## REQUIRED ACTION
Reproduce the complete set of records exactly. No picture is to appear in the copy.

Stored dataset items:

BEGIN

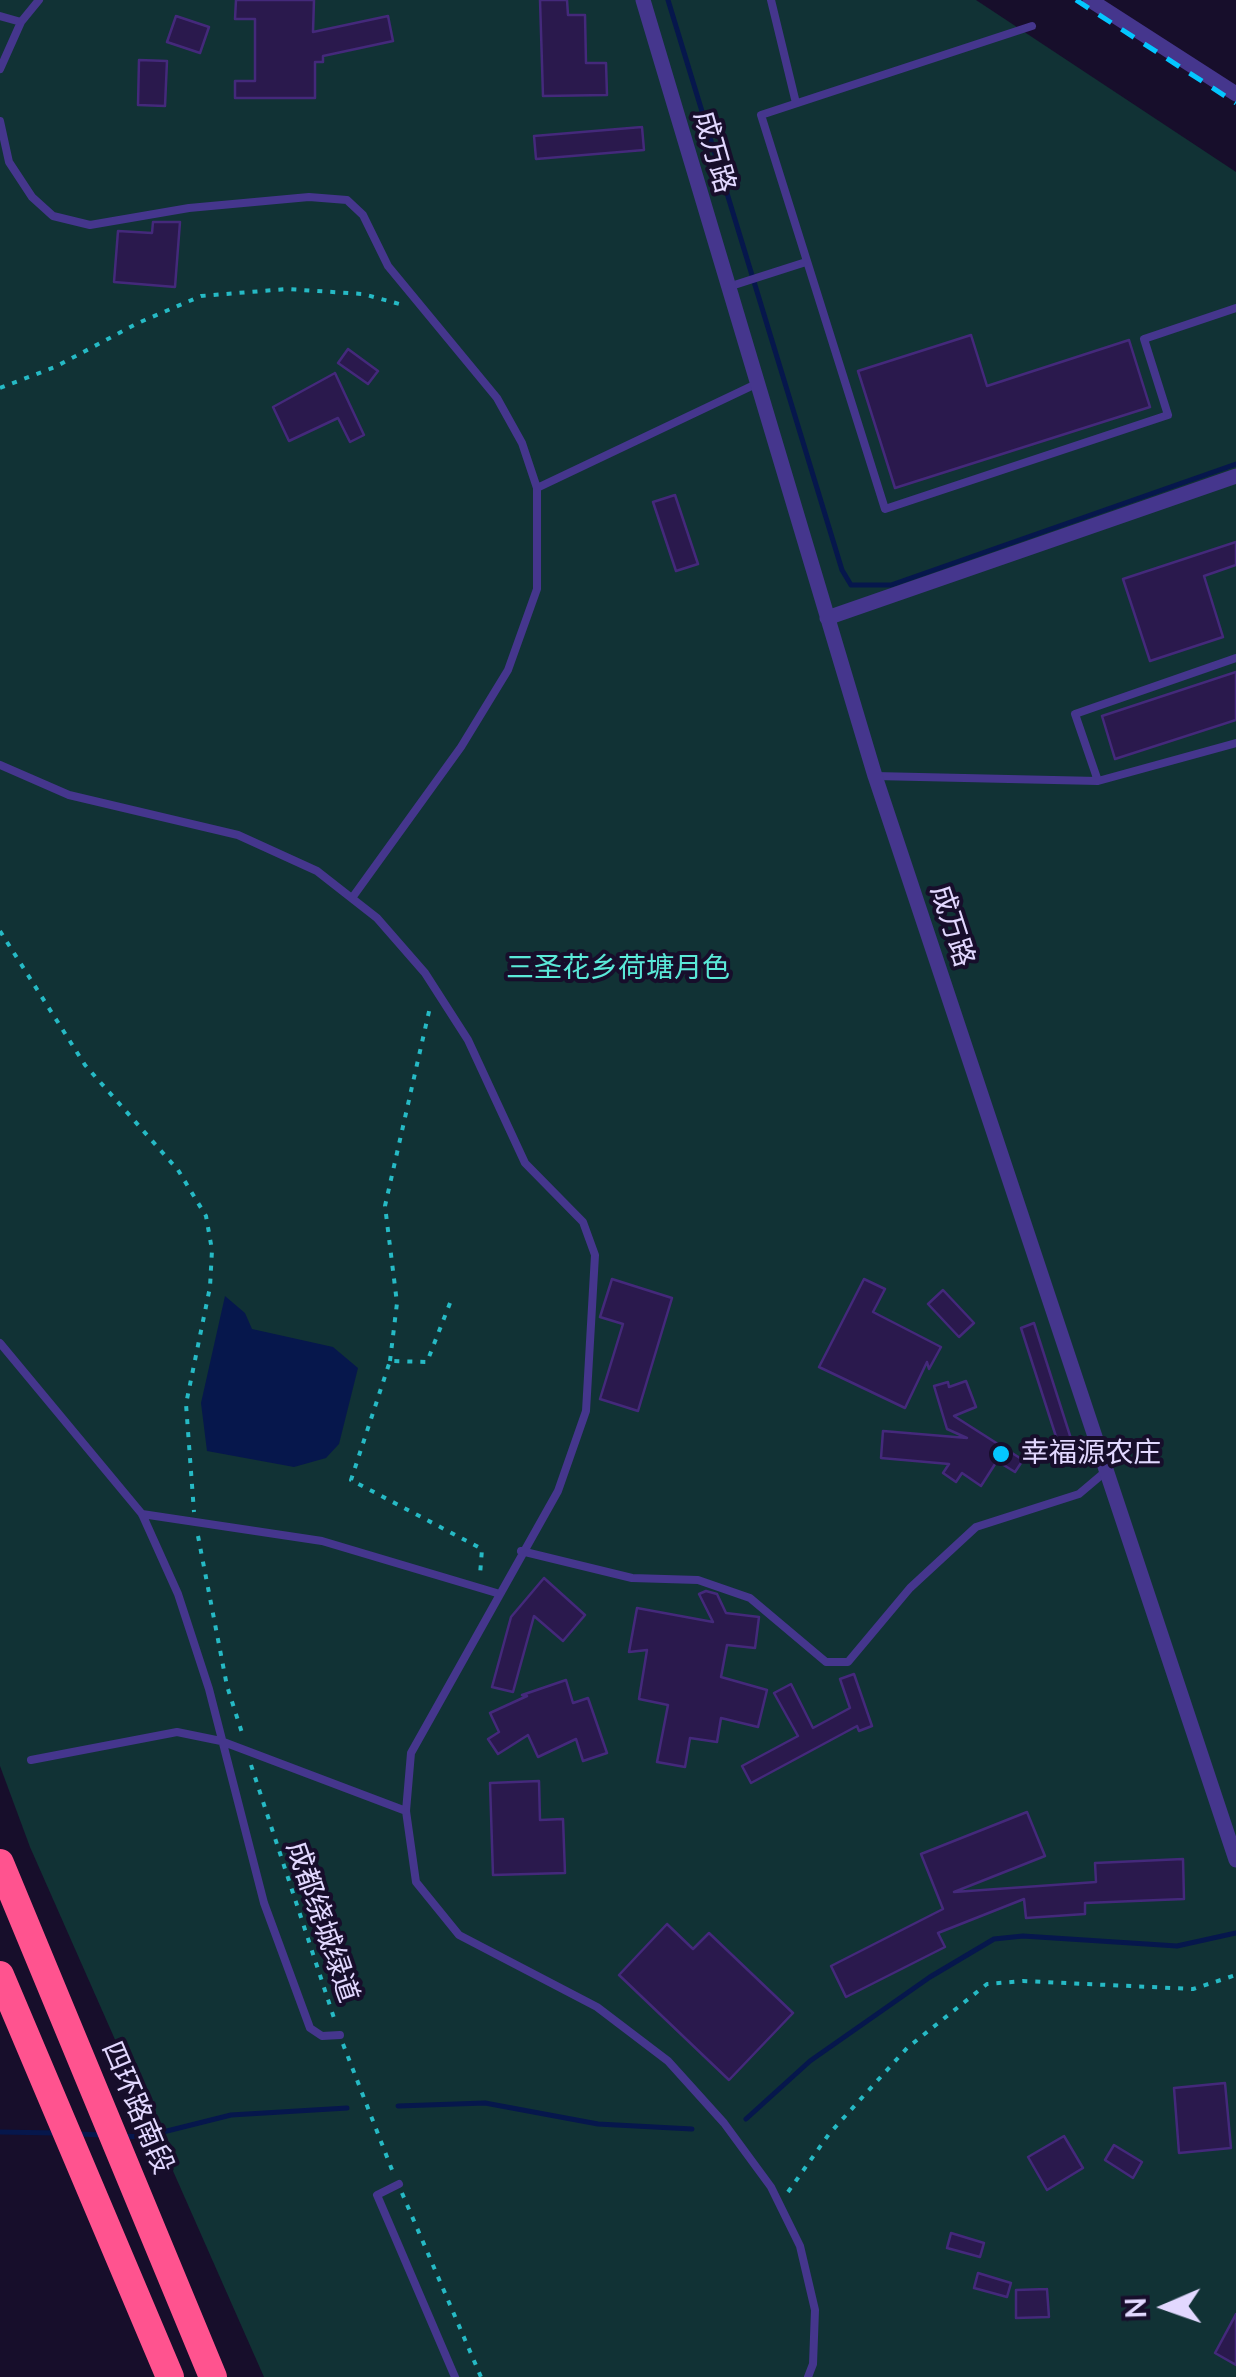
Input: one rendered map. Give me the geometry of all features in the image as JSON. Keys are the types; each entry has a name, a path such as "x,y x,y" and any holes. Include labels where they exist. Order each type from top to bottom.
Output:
{"highway":[{"name":"四环路南段","path":"0,1863 214,2377"},
{"path":"0,1975 170,2377"}],"street":[{"name":"成万路","path":"643,0 875,776 1236,1860"},
{"path":"1090,0 1236,94"},
{"path":"827,618 1236,476"}],"lane":[{"path":"0,68 21,22 38,0"},
{"path":"770,0 796,103"},
{"path":"0,16 21,22"},
{"path":"1032,26 760,115 885,509 1168,415 1144,339 1236,308"},
{"path":"0,121 9,162 32,198 53,216 90,225 209,206 308,198 348,200 363,216 388,266 497,398 522,443 537,488 537,588 508,670 461,747 352,898"},
{"path":"728,287 806,262"},
{"path":"537,488 756,384"},
{"path":"1098,780 1075,714 1236,658"},
{"path":"875,776 1098,780 1236,743"},
{"path":"0,765 69,795 238,835 317,871 352,898 377,918 434,987 468,1040 524,1163 583,1222 595,1255 586,1411 558,1491 521,1551 412,1753 406,1811 416,1882 459,1935 597,2007 668,2061 724,2123 779,2204 800,2246 815,2310 813,2364 808,2377"},
{"path":"0,1343 142,1514 178,1594 264,1903 310,2028 322,2036 340,2034"},
{"path":"521,1551 632,1578 698,1580 750,1598 826,1662 848,1662 910,1588 976,1527 1079,1494 1107,1470"},
{"path":"142,1514 354,1548 500,1594"},
{"path":"31,1760 177,1732 222,1741 406,1811"},
{"path":"398,2184 378,2195 455,2377"}],"path":[{"path":"0,388 55,367 138,322 201,296 286,289 363,294 422,309"},
{"name":"成都绕城绿道","path":"0,930 85,1064 178,1170 206,1216 212,1250 210,1287 186,1404 195,1520 227,1686 256,1790 340,2034 398,2184 481,2377"},
{"path":"434,987 385,1206 396,1302 390,1361 351,1480 482,1548 480,1588"},
{"path":"390,1361 426,1362 450,1303"},
{"path":"779,2204 829,2134 907,2048 986,1984 1024,1981 1193,1989 1236,1975"}],"green space":[{"name":"三圣花乡荷塘月色","path":"0,0 976,0 1236,172 1236,2377 264,2377 30,1847 0,1766"}],"shaded area":[{"path":"225,1296 245,1313 252,1329 333,1347 358,1368 339,1444 326,1458 294,1467 207,1451 201,1403"}],"building":[{"path":"236,0 314,0 313,32 388,16 393,41 323,56 323,62 315,62 315,98 235,98 235,81 255,81 255,19 235,19"},
{"path":"540,0 567,0 568,15 585,15 586,63 606,63 607,95 543,96"},
{"path":"176,16 209,27 200,53 167,42"},
{"path":"139,60 167,61 165,106 138,105"},
{"path":"642,127 644,150 536,159 534,136"},
{"path":"153,222 180,222 175,287 114,282 118,231 152,233"},
{"path":"971,335 987,386 1129,340 1150,407 895,488 858,371"},
{"path":"348,349 378,371 368,384 338,363"},
{"path":"335,373 364,435 350,442 338,418 289,441 273,407"},
{"path":"675,495 698,564 676,571 653,502"},
{"path":"1236,542 1236,565 1204,576 1223,637 1150,661 1123,579"},
{"path":"1236,672 1236,720 1115,759 1102,716"},
{"path":"612,1279 672,1298 638,1411 600,1399 623,1324 600,1317"},
{"path":"864,1279 885,1289 873,1312 941,1347 929,1369 927,1362 905,1408 819,1367"},
{"path":"943,1290 974,1323 959,1337 928,1304"},
{"path":"1034,1323 1073,1445 1060,1449 1021,1328"},
{"path":"966,1381 976,1407 954,1416 1023,1460 1015,1472 997,1461 981,1486 962,1473 956,1482 943,1473 949,1464 881,1458 883,1431 967,1438 947,1429 934,1386 948,1382 949,1387"},
{"path":"544,1578 585,1615 563,1641 534,1616 513,1692 492,1687 511,1617"},
{"path":"699,1594 717,1594 726,1613 759,1617 755,1648 727,1645 721,1677 767,1690 758,1727 721,1718 717,1742 690,1738 685,1767 657,1762 668,1705 639,1699 647,1650 629,1652 637,1608 713,1622"},
{"path":"854,1674 872,1726 859,1731 857,1726 751,1783 742,1766 798,1736 774,1693 791,1684 813,1728 850,1708 840,1679"},
{"path":"566,1680 573,1703 588,1698 607,1753 583,1761 576,1739 538,1757 528,1735 498,1754 488,1739 499,1732 490,1713 527,1696 522,1695"},
{"path":"539,1781 540,1820 563,1819 565,1873 493,1875 490,1783"},
{"path":"1027,1812 1045,1856 954,1892 1096,1882 1095,1863 1183,1859 1184,1899 1085,1903 1085,1914 1026,1918 1024,1899 938,1933 945,1947 846,1997 831,1966 943,1909 921,1854"},
{"path":"667,1924 693,1949 709,1933 793,2013 729,2080 619,1975"},
{"path":"1225,2083 1231,2148 1179,2153 1174,2088"},
{"path":"1064,2136 1083,2168 1047,2190 1028,2157"},
{"path":"1114,2145 1142,2162 1133,2178 1105,2160"},
{"path":"951,2233 984,2243 980,2257 947,2248"},
{"path":"978,2273 1011,2283 1007,2297 974,2288"},
{"path":"1047,2289 1049,2317 1016,2318 1016,2290"},
{"path":"1236,2314 1236,2365 1215,2353"}],"waterway":[{"path":"668,0 842,570 851,585 891,585 1236,464"},
{"path":"746,2119 810,2061 930,1977 994,1939 1023,1936 1177,1946 1236,1933"},
{"path":"398,2106 485,2103 598,2124 692,2129"},
{"path":"123,2136 143,2137 231,2115 347,2108"},
{"path":"0,2132 57,2133"},
{"path":"78,2134 102,2135"}],"railway":[{"path":"1076,0 1236,103"}],"place":[{"name":"幸福源农庄","path":"1001,1454"}]}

END

## SOLUTION FOR THIS EXERCISE
Input: one rendered map. Give me the geometry of all features in the image as JSON. Keys are the types; each entry has a name, a path such as "x,y x,y" and any holes. Include labels where they exist. Order each type from top to bottom.
Output:
{"highway":[{"name":"四环路南段","path":"0,1863 214,2377"},
{"path":"0,1975 170,2377"}],"street":[{"name":"成万路","path":"643,0 875,776 1236,1860"},
{"path":"1090,0 1236,94"},
{"path":"827,618 1236,476"}],"lane":[{"path":"0,68 21,22 38,0"},
{"path":"770,0 796,103"},
{"path":"0,16 21,22"},
{"path":"1032,26 760,115 885,509 1168,415 1144,339 1236,308"},
{"path":"0,121 9,162 32,198 53,216 90,225 209,206 308,198 348,200 363,216 388,266 497,398 522,443 537,488 537,588 508,670 461,747 352,898"},
{"path":"728,287 806,262"},
{"path":"537,488 756,384"},
{"path":"1098,780 1075,714 1236,658"},
{"path":"875,776 1098,780 1236,743"},
{"path":"0,765 69,795 238,835 317,871 352,898 377,918 434,987 468,1040 524,1163 583,1222 595,1255 586,1411 558,1491 521,1551 412,1753 406,1811 416,1882 459,1935 597,2007 668,2061 724,2123 779,2204 800,2246 815,2310 813,2364 808,2377"},
{"path":"0,1343 142,1514 178,1594 264,1903 310,2028 322,2036 340,2034"},
{"path":"521,1551 632,1578 698,1580 750,1598 826,1662 848,1662 910,1588 976,1527 1079,1494 1107,1470"},
{"path":"142,1514 354,1548 500,1594"},
{"path":"31,1760 177,1732 222,1741 406,1811"},
{"path":"398,2184 378,2195 455,2377"}],"path":[{"path":"0,388 55,367 138,322 201,296 286,289 363,294 422,309"},
{"name":"成都绕城绿道","path":"0,930 85,1064 178,1170 206,1216 212,1250 210,1287 186,1404 195,1520 227,1686 256,1790 340,2034 398,2184 481,2377"},
{"path":"434,987 385,1206 396,1302 390,1361 351,1480 482,1548 480,1588"},
{"path":"390,1361 426,1362 450,1303"},
{"path":"779,2204 829,2134 907,2048 986,1984 1024,1981 1193,1989 1236,1975"}],"green space":[{"name":"三圣花乡荷塘月色","path":"0,0 976,0 1236,172 1236,2377 264,2377 30,1847 0,1766"}],"shaded area":[{"path":"225,1296 245,1313 252,1329 333,1347 358,1368 339,1444 326,1458 294,1467 207,1451 201,1403"}],"building":[{"path":"236,0 314,0 313,32 388,16 393,41 323,56 323,62 315,62 315,98 235,98 235,81 255,81 255,19 235,19"},
{"path":"540,0 567,0 568,15 585,15 586,63 606,63 607,95 543,96"},
{"path":"176,16 209,27 200,53 167,42"},
{"path":"139,60 167,61 165,106 138,105"},
{"path":"642,127 644,150 536,159 534,136"},
{"path":"153,222 180,222 175,287 114,282 118,231 152,233"},
{"path":"971,335 987,386 1129,340 1150,407 895,488 858,371"},
{"path":"348,349 378,371 368,384 338,363"},
{"path":"335,373 364,435 350,442 338,418 289,441 273,407"},
{"path":"675,495 698,564 676,571 653,502"},
{"path":"1236,542 1236,565 1204,576 1223,637 1150,661 1123,579"},
{"path":"1236,672 1236,720 1115,759 1102,716"},
{"path":"612,1279 672,1298 638,1411 600,1399 623,1324 600,1317"},
{"path":"864,1279 885,1289 873,1312 941,1347 929,1369 927,1362 905,1408 819,1367"},
{"path":"943,1290 974,1323 959,1337 928,1304"},
{"path":"1034,1323 1073,1445 1060,1449 1021,1328"},
{"path":"966,1381 976,1407 954,1416 1023,1460 1015,1472 997,1461 981,1486 962,1473 956,1482 943,1473 949,1464 881,1458 883,1431 967,1438 947,1429 934,1386 948,1382 949,1387"},
{"path":"544,1578 585,1615 563,1641 534,1616 513,1692 492,1687 511,1617"},
{"path":"699,1594 717,1594 726,1613 759,1617 755,1648 727,1645 721,1677 767,1690 758,1727 721,1718 717,1742 690,1738 685,1767 657,1762 668,1705 639,1699 647,1650 629,1652 637,1608 713,1622"},
{"path":"854,1674 872,1726 859,1731 857,1726 751,1783 742,1766 798,1736 774,1693 791,1684 813,1728 850,1708 840,1679"},
{"path":"566,1680 573,1703 588,1698 607,1753 583,1761 576,1739 538,1757 528,1735 498,1754 488,1739 499,1732 490,1713 527,1696 522,1695"},
{"path":"539,1781 540,1820 563,1819 565,1873 493,1875 490,1783"},
{"path":"1027,1812 1045,1856 954,1892 1096,1882 1095,1863 1183,1859 1184,1899 1085,1903 1085,1914 1026,1918 1024,1899 938,1933 945,1947 846,1997 831,1966 943,1909 921,1854"},
{"path":"667,1924 693,1949 709,1933 793,2013 729,2080 619,1975"},
{"path":"1225,2083 1231,2148 1179,2153 1174,2088"},
{"path":"1064,2136 1083,2168 1047,2190 1028,2157"},
{"path":"1114,2145 1142,2162 1133,2178 1105,2160"},
{"path":"951,2233 984,2243 980,2257 947,2248"},
{"path":"978,2273 1011,2283 1007,2297 974,2288"},
{"path":"1047,2289 1049,2317 1016,2318 1016,2290"},
{"path":"1236,2314 1236,2365 1215,2353"}],"waterway":[{"path":"668,0 842,570 851,585 891,585 1236,464"},
{"path":"746,2119 810,2061 930,1977 994,1939 1023,1936 1177,1946 1236,1933"},
{"path":"398,2106 485,2103 598,2124 692,2129"},
{"path":"123,2136 143,2137 231,2115 347,2108"},
{"path":"0,2132 57,2133"},
{"path":"78,2134 102,2135"}],"railway":[{"path":"1076,0 1236,103"}],"place":[{"name":"幸福源农庄","path":"1001,1454"}]}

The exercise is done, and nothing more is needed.